Metadata and the Future of E-Books

You might think that an article about metadata might have some material, maybe even a comment or two from librarians who have been creating GOOD metadata for a LONG time. OCLC, LC, and so many other places (perhaps a nearby university library) I'm sure would be happy to talk and/or direct the writer to important people to talk to.

But, as is usually the case, it doesn't happen.

However, the word librarian does appear.

From the Article:

Publishing metadata, for instance — things like ISBNs, trim size, etc. — has traditionally been one of the dullest aspects of the business, useful for selling to retailers and libraries but not much else. Now, however, publishers are expanding their definition and uses of metadata, in order to make their titles easier to find in text searches. Readers don’t care about metadata — until they can or can’t find the book they’re looking for.
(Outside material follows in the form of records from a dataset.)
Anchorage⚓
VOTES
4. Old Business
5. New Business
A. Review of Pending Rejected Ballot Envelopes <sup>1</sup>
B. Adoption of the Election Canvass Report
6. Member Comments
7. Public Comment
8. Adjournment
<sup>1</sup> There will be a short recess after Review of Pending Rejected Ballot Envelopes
Of course, with more data being available in a record (table of contents, author bio, related titles, even the full text of the book) you're also creating more potential access points. The challenge is maximizing to the most relevant results without enough results (in no particular order) that does not allow for retrieval and upsets the searcher.

I'm sure organizations like ALCTS would be happy to talk about cataloging (aka metadata) created and maintained (just as important) by humans, professionals.

Nevertheless, the article is a good read. Here's one more paragraph:

“Making a title discoverable in a world where hundreds of thousands of books are published each year is more critical than when only tens of thousands were being published,” Don [Linn] says. “Basically, if you do a poor job with your metadata, you’re hosed.” Metadata is good information management, but in a search-driven business, it’s good marketing too.